Document extract ::
# # # # #

The relationship home at 9 Edwin Street, St Andrews, Hamilton is to be sold to Diwa and her niece Elsa Lapura Parohinog in equal shares for the agreed price of $368,000.

[18]     This agreement was forwarded by solicitor Ms Liliana Bracanov, who was acting for both Ms Feck and Ms Parohinog, to ANZ Bank on 31 July 2007.  On the same date Ms Bracanov wrote to Ms Parohinog (there having been earlier email exchanges between them) in terms critical to my assessment.  She said:

Hi Elsa

Diwa has signed the relationship agreement today.

We are expecting the sale agreement to come in tomorrow

However I have faxed to Sean Morrison [ANZ Mobile Manager] the signed Relationship agreement and asked him to prepare docs on that basis for settlement on 3 August 2007.

I have also asked him to advise if you can execute the docs in AKL without

solicitor’s disclosure.

I  will  need  to  email  you  an  authority  to  accept  the  transfer  which  I understand is to be ¾ share to Diwa and ¼ to you and that you now holding that share in trust for financial arrangements to secure the lending but Diwa will actually be paying all outgoings.  We can draft an agreement to reflect this arrangement after the settlement.

Regards

Liliana Bracanov Solicitor (emphasis added)

[19]    On 1 August 2007 Ms Parohinog signed the four relevant ANZ Loan Agreements at the ANZ.  On the same day Ms Bracanov received the completed sale and purchase agreement referred to in her email of 31 July.  This was signed either that day or thereabouts by both Ms Feck and Ms Parohinog.

# # # # #

Data supplied ::

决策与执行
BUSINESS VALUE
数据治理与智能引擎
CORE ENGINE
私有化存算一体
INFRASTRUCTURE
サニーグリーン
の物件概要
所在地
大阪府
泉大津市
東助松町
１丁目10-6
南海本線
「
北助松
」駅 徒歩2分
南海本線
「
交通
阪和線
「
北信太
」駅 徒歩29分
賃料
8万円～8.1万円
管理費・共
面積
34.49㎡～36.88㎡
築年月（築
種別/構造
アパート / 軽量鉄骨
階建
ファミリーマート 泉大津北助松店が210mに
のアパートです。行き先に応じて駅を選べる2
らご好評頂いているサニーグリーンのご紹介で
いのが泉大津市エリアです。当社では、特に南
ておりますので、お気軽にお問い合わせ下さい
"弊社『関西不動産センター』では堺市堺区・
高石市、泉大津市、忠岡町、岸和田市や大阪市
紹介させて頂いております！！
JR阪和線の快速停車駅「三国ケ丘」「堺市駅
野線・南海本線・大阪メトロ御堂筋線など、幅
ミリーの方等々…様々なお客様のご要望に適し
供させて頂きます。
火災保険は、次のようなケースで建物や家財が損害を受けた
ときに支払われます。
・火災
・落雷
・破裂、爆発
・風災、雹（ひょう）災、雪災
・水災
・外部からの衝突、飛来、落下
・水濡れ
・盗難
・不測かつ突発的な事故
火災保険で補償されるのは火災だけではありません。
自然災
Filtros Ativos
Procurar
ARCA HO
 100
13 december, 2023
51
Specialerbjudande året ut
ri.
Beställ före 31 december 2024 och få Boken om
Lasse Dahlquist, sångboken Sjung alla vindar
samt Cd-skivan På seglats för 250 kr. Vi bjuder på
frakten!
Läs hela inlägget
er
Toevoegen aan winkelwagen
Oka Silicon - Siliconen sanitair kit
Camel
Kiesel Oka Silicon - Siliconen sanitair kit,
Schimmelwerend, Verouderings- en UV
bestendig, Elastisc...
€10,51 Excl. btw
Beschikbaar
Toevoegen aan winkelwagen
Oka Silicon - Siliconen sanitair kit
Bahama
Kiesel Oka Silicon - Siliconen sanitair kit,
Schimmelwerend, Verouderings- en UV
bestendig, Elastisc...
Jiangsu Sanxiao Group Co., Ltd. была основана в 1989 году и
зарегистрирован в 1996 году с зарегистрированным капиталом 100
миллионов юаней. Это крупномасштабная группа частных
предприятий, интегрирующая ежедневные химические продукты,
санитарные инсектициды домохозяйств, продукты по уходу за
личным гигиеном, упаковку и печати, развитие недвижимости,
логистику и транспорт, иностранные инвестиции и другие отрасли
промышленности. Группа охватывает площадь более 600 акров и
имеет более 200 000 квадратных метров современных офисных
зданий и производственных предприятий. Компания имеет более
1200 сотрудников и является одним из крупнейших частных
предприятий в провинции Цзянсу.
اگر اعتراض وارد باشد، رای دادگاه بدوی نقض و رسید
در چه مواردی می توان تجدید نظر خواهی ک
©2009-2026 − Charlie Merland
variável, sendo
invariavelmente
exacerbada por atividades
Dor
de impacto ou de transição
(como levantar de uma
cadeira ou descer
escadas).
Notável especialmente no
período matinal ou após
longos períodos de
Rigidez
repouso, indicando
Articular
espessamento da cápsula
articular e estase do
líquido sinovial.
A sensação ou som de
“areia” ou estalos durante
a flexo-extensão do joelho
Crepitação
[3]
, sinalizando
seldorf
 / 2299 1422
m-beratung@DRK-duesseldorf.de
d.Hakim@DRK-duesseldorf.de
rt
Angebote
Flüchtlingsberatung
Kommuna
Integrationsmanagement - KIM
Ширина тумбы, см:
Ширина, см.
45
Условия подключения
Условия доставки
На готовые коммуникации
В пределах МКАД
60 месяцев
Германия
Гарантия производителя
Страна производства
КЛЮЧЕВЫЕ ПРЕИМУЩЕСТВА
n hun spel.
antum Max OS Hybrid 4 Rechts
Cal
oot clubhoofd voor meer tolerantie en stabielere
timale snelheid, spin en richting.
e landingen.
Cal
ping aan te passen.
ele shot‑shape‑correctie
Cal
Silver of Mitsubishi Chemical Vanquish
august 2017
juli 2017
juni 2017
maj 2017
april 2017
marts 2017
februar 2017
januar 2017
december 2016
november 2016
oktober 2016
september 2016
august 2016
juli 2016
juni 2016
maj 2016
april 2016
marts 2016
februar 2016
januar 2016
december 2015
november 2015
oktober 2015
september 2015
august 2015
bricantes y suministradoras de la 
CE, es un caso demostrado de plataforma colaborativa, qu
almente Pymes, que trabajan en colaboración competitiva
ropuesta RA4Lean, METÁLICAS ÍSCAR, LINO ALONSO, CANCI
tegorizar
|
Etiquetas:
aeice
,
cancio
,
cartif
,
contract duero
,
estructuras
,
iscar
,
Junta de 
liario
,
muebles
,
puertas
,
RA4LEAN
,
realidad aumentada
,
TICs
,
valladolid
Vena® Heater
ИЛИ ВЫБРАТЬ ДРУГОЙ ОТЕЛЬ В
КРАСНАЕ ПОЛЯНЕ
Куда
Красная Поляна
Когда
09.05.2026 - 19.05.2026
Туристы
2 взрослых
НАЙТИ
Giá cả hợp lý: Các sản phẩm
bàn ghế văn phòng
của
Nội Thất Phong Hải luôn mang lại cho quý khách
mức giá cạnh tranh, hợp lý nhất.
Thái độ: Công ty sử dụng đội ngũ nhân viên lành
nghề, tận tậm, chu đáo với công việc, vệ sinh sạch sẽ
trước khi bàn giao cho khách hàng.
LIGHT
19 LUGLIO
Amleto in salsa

# # # # #

Activity 1 :: Can you repeat, word for word, the stretch of the judgment excerpt from "I have also" through "Solicitor (emphasis added)"?
Activity 2 :: Would you reproduce the records exactly, from their first line through the line that contains "имеет более 200"?

Response box 1 ::
I have also asked him to advise if you can execute the docs in AKL without

solicitor’s disclosure.

I  will  need  to  email  you  an  authority  to  accept  the  transfer  which  I understand is to be ¾ share to Diwa and ¼ to you and that you now holding that share in trust for financial arrangements to secure the lending but Diwa will actually be paying all outgoings.  We can draft an agreement to reflect this arrangement after the settlement.

Regards

Liliana Bracanov Solicitor (emphasis added)

Response box 2 ::
决策与执行
BUSINESS VALUE
数据治理与智能引擎
CORE ENGINE
私有化存算一体
INFRASTRUCTURE
サニーグリーン
の物件概要
所在地
大阪府
泉大津市
東助松町
１丁目10-6
南海本線
「
北助松
」駅 徒歩2分
南海本線
「
交通
阪和線
「
北信太
」駅 徒歩29分
賃料
8万円～8.1万円
管理費・共
面積
34.49㎡～36.88㎡
築年月（築
種別/構造
アパート / 軽量鉄骨
階建
ファミリーマート 泉大津北助松店が210mに
のアパートです。行き先に応じて駅を選べる2
らご好評頂いているサニーグリーンのご紹介で
いのが泉大津市エリアです。当社では、特に南
ておりますので、お気軽にお問い合わせ下さい
"弊社『関西不動産センター』では堺市堺区・
高石市、泉大津市、忠岡町、岸和田市や大阪市
紹介させて頂いております！！
JR阪和線の快速停車駅「三国ケ丘」「堺市駅
野線・南海本線・大阪メトロ御堂筋線など、幅
ミリーの方等々…様々なお客様のご要望に適し
供させて頂きます。
火災保険は、次のようなケースで建物や家財が損害を受けた
ときに支払われます。
・火災
・落雷
・破裂、爆発
・風災、雹（ひょう）災、雪災
・水災
・外部からの衝突、飛来、落下
・水濡れ
・盗難
・不測かつ突発的な事故
火災保険で補償されるのは火災だけではありません。
自然災
Filtros Ativos
Procurar
ARCA HO
 100
13 december, 2023
51
Specialerbjudande året ut
ri.
Beställ före 31 december 2024 och få Boken om
Lasse Dahlquist, sångboken Sjung alla vindar
samt Cd-skivan På seglats för 250 kr. Vi bjuder på
frakten!
Läs hela inlägget
er
Toevoegen aan winkelwagen
Oka Silicon - Siliconen sanitair kit
Camel
Kiesel Oka Silicon - Siliconen sanitair kit,
Schimmelwerend, Verouderings- en UV
bestendig, Elastisc...
€10,51 Excl. btw
Beschikbaar
Toevoegen aan winkelwagen
Oka Silicon - Siliconen sanitair kit
Bahama
Kiesel Oka Silicon - Siliconen sanitair kit,
Schimmelwerend, Verouderings- en UV
bestendig, Elastisc...
Jiangsu Sanxiao Group Co., Ltd. была основана в 1989 году и
зарегистрирован в 1996 году с зарегистрированным капиталом 100
миллионов юаней. Это крупномасштабная группа частных
предприятий, интегрирующая ежедневные химические продукты,
санитарные инсектициды домохозяйств, продукты по уходу за
личным гигиеном, упаковку и печати, развитие недвижимости,
логистику и транспорт, иностранные инвестиции и другие отрасли
промышленности. Группа охватывает площадь более 600 акров и
имеет более 200 000 квадратных метров современных офисных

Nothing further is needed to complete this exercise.